If you were a POW in World War 2, what happened to your career? Did your checks get sent to family? Were you frozen at the same rank?

by Abide_Dude

As a follow up- How did this differ from POWs in WW1 (which I would suspect would be similar) or a wildly different conflict such as the America-Vietnam War?

Hamilton5M

WWII: War Claims Commission

In the United States, payments to WWII POWs and internees were made by the War Claims Commission (WCC), which was established by the War Claims Act of 1948 (50 U.S.C. App. 2001 et seq.). Under Section 12 of the War Claims Act, German and Japanese assets seized by the United States after December 17, 1941, under the Trading with the Enemy Act of October 6, 1917, (40 Stat. 411) as amended, were to be liquidated and placed in a War Claims Fund created on the books of the U.S. Treasury. According to 1959 testimony by the head of the Foreign Claims Settlement Commission, the total amount of these liquidated assets amounted to $228,750,000.15 The 1952 amendments to the War Claims Act (P.L. 303, 66 Stat. 47, 49 [1952]), designated April 9, 1953, as the last day for the Commission to receive claims relative to WWII, and WCC programs were completed on March 31, 1955.

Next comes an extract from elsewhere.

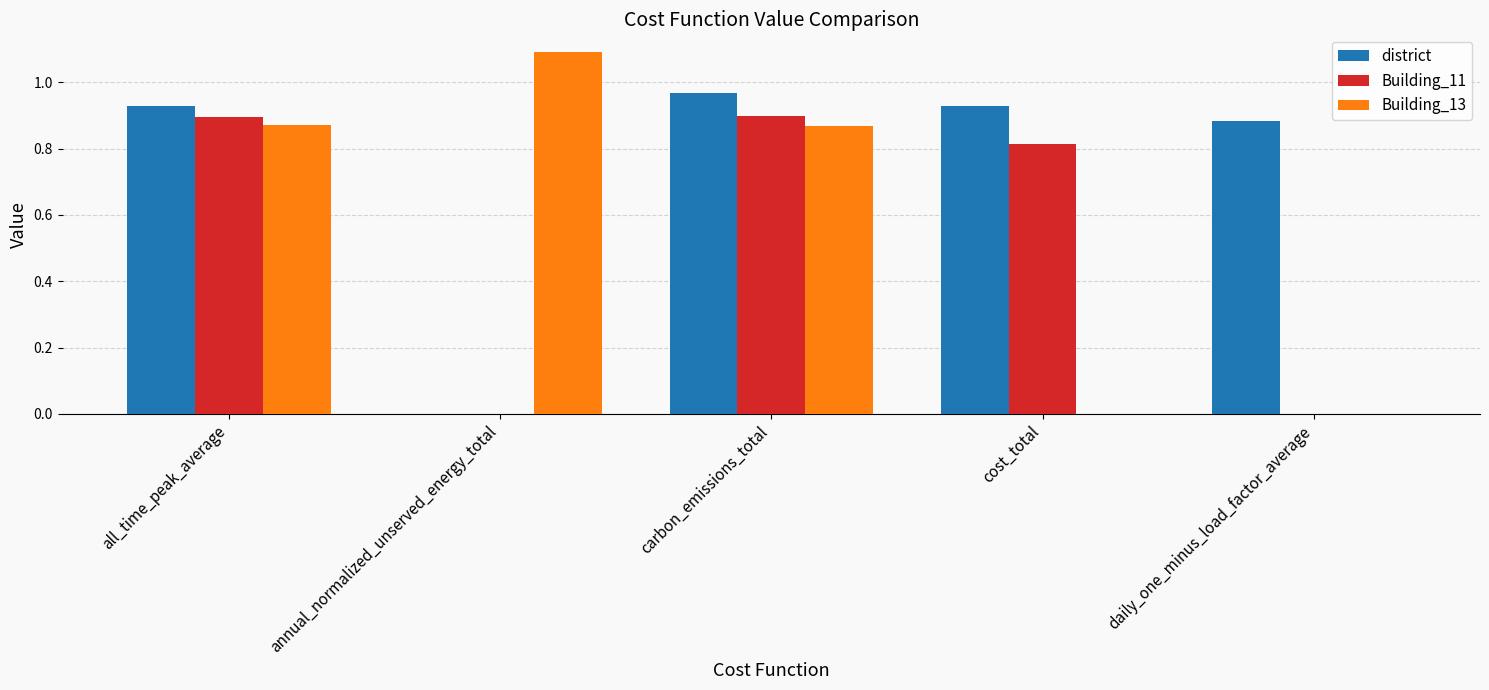

What is the sum of the district values at cost_total and carbon_emissions_total?

1.9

The War Claims Act of 1948, or Public Law 80-896 (62 Stat. 1240; 50 U.S.C.) is a United States federal law passed by the 80th United States Congress on July 3, 1948. It created the War Claims Commission to adjudicate claims and pay out compensation to American prisoners of war and civilian internees of World War II.[1] It authorized ten prisoner of war and civilian internee compensation programs, and four war damage and loss compensation programs. Payments and administrative expenses for all but three of the programs were paid by the liquidation of Japanese and German assets seized by the U.S. after World War II.[2] Payments to prisoners of war were at the rate of US$1 to $2.50 per day of imprisonment, payments to civilian internees of Japan amounted to $60 for each month of internment. Civilians were also eligible for compensation for disability or death. The act did not authorize compensation for civilian internees held by Germany.[1]


TLDR; The compensation was $1.00- 2.50 a day, or $13-33 a day adjusted for inflation.

Pay for an infantryman (private) was $500 a year, so that gives you a comparison.

http://www.usmm.org/barrons.html

http://www.history.navy.mil/library/online/usprisoners_japancomp.htm

https://en.wikipedia.org/wiki/War_Claims_Act_of_1948

L3D
grshirley

Would be curious if anyone had information on this from an Australian perspective as well.

My grandfather's family was told he had been killed as a POW in 1941 but turned out he survived until mid 1945 before dying. The paperwork must have been a nightmare.